Most of the last century's greatest atrocities have had a just, if painful, reckoning. The Holocaust found its redemption in the trials at Nuremberg, Rwanda's genocide in an internationally backed war-crimes tribunal, and some of the architects of Cambodia's killing fields are finally reaping what they sowed. More the shame, then, that possibly the most brutal massacre since World War II remains unreconciled at home and unremembered abroad.

But today there's growing momentum in Dhaka for some sort of restitution. Since its traumatic birth, Bangladesh has weathered coups, assassinations and a legacy of largely corrupt and ineffectual leadership. Now war veterans such as Safiullah and other members of civil society are urging Bangladesh's current government, a caretaker administration of technocrats propped up by the military, to establish a fact-finding commission that could go about the long-overdue work of collecting testimony and starting prosecutions. In recent weeks, they've called for the banning of suspected war criminals and collaborators from the polls due to be held in December, but they face stiff resistance. The real authority in the country, General Moeen Uddin Ahmed, said earlier this year that the current period — as his regime overhauls the nation's politics and prepares for elections in December — was not the moment to sort out the weighty baggage of the past.

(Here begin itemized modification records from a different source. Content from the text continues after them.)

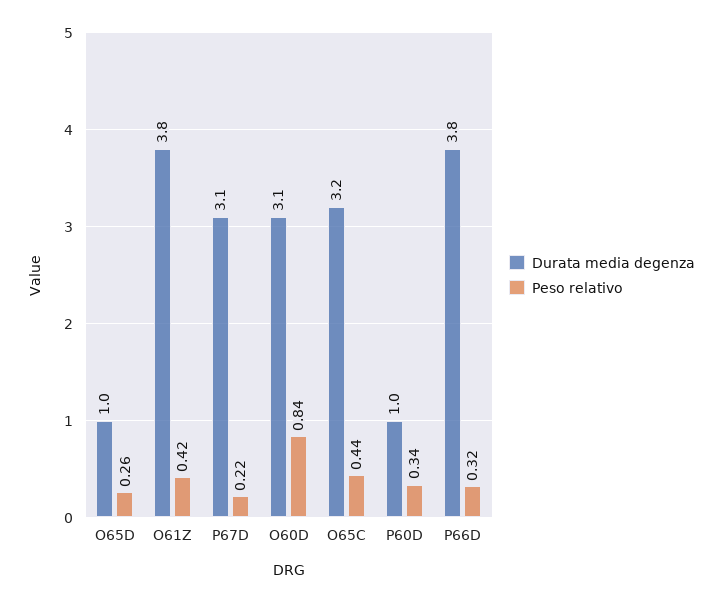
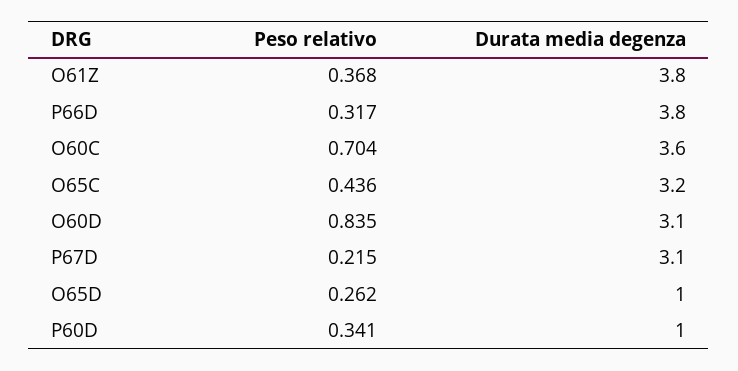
  {
    "Durata media degenza": {
      "O65D": 1,
      "O61Z": 3.8,
      "P67D": 3.1,
      "O60D": 3.1,
      "O65C": 3.2,
      "P60D": 1,
-     "P66D": 3.8
+     "P66D": 3.8,
+     "O60C": 3.6
    },
    "Peso relativo": {
      "O65D": 0.262,
-     "O61Z": 0.42,
+     "O61Z": 0.368,
      "P67D": 0.215,
      "O60D": 0.835,
      "O65C": 0.436,
      "P60D": 0.341,
-     "P66D": 0.317
+     "P66D": 0.317,
+     "O60C": 0.704
    }
  }

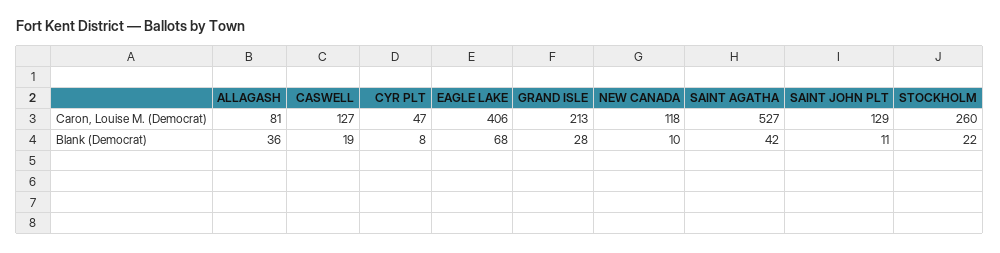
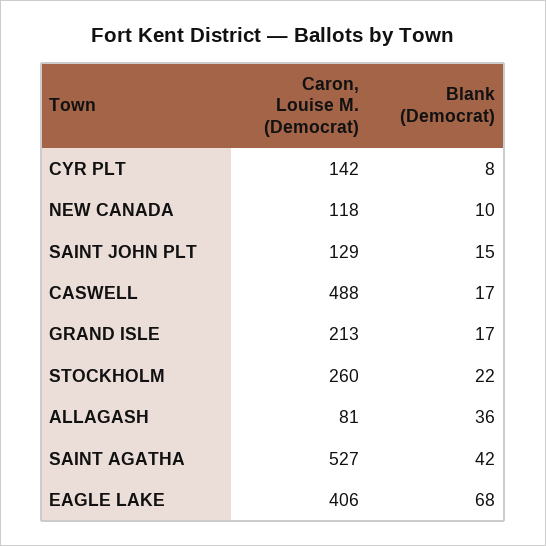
  {
    "ALLAGASH": {
      "Caron, Louise M. (Democrat)": 81,
      "Blank (Democrat)": 36
    },
    "CASWELL": {
-     "Caron, Louise M. (Democrat)": 127,
+     "Caron, Louise M. (Democrat)": 488,
-     "Blank (Democrat)": 19
+     "Blank (Democrat)": 17
    },
    "CYR PLT": {
-     "Caron, Louise M. (Democrat)": 47,
+     "Caron, Louise M. (Democrat)": 142,
      "Blank (Democrat)": 8
    },
    "EAGLE LAKE": {
      "Caron, Louise M. (Democrat)": 406,
      "Blank (Democrat)": 68
    },
    "GRAND ISLE": {
      "Caron, Louise M. (Democrat)": 213,
-     "Blank (Democrat)": 28
+     "Blank (Democrat)": 17
    },
    "NEW CANADA": {
      "Caron, Louise M. (Democrat)": 118,
      "Blank (Democrat)": 10
    },
    "SAINT AGATHA": {
      "Caron, Louise M. (Democrat)": 527,
      "Blank (Democrat)": 42
    },
    "SAINT JOHN PLT": {
      "Caron, Louise M. (Democrat)": 129,
-     "Blank (Democrat)": 11
+     "Blank (Democrat)": 15
    },
    "STOCKHOLM": {
      "Caron, Louise M. (Democrat)": 260,
      "Blank (Democrat)": 22
    }
  }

Previous governments failed to prosecute suspected war criminals; others, amid a tangled mess of loyalties in the aftermath of the war, pardoned dozens of Pakistani officers. To this day, the war casts a deeply polarizing shadow, with many still suspected of having collaborated with West Pakistan's suppression of the East. In spite of this, or perhaps because of it, Ali Ahsan Mojaheed, general secretary of the Jamaat-e-Islami, a powerful political party that sided with Pakistan in 1971, thinks it's better to close the book on a tragic chapter in history rather than risk opening old wounds. After all, many who supported unity with Pakistan were also killed in reprisal attacks. "This is a dead issue," says Mojaheed. "It cannot be raised."

Yet the sheer scale of the carnage cannot be denied. Sydney Schanberg, then the New York Times's South Asia correspondent, described the month-long Pakistani crackdown in March 1971 as "a pogrom on a vast scale" in a land where "vultures grow fat." (He would famously win a Pulitzer Prize for his reporting five years later on Cambodia's killing fields.) Passing through the charred husks of villages razed by West Pakistani troops, he heard whispered story after story of mass executions of Hindus, college students and anybody suspected of Bengali nationalism. Neighborhoods were gutted as Bangladesh's main cities fell to a fifth of their existing population; 10 million refugees fled west to India. Almost every Bangladeshi household has a tale of loss and suffering. Around 400,000 women, by some estimates, were raped.

At the Jalladkhana, Hoque fights simply to keep the memory of those days alive. He reckons that there are thousands of other sites like this dotting Bangladesh's lush countryside. By one such spot north of the capital, he recalls, a stone epitaph erected there is inscribed with a bare message: "Passerby," it reads, "please stand here a moment."